= AVAILABLE DATA =
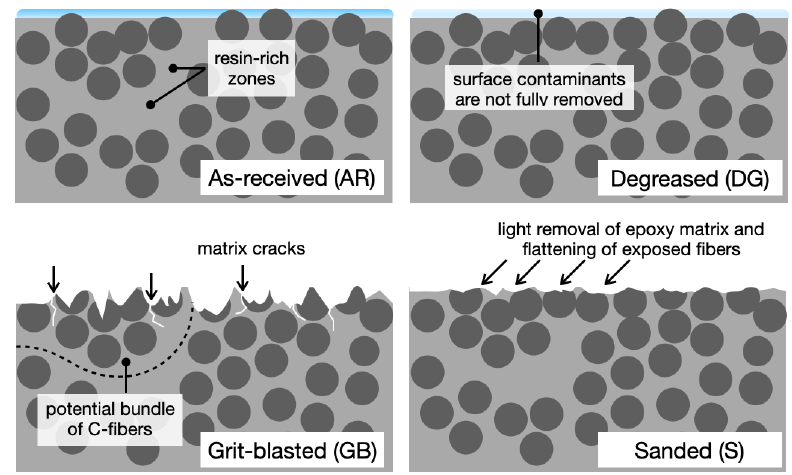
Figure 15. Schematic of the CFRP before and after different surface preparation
...
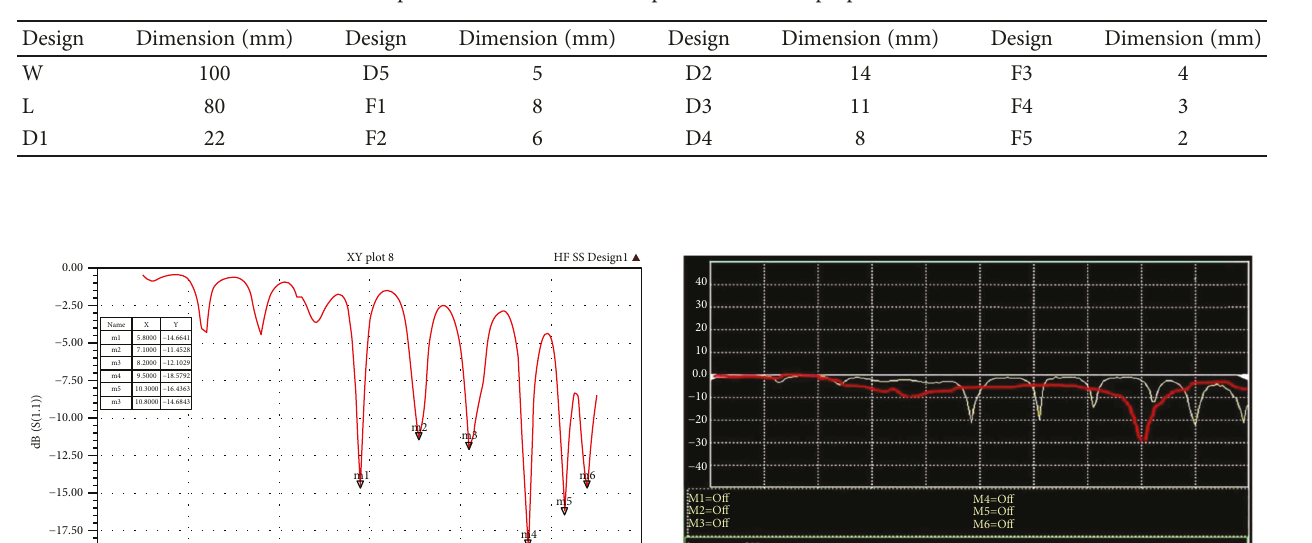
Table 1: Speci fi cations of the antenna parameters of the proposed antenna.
--
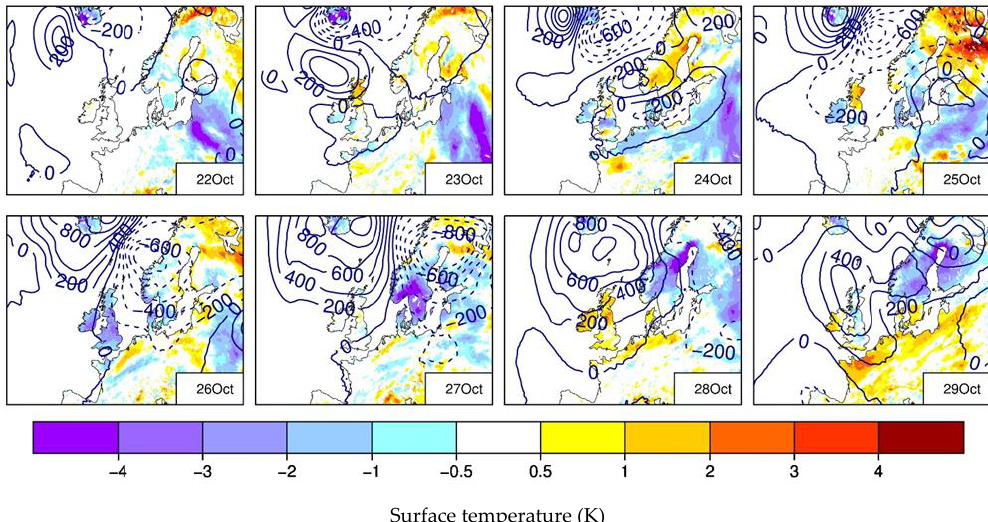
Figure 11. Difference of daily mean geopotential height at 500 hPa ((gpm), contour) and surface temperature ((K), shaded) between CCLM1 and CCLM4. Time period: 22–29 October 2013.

= TASK OBJECTIVE =
Across the listing above, report every line where "surface" occurs.

= ANSWER SECTION =
Figure 15. Schematic of the CFRP before and after different surface preparation
Figure 11. Difference of daily mean geopotential height at 500 hPa ((gpm), contour) and surface temperature ((K), shaded) between CCLM1 and CCLM4. Time period: 22–29 October 2013.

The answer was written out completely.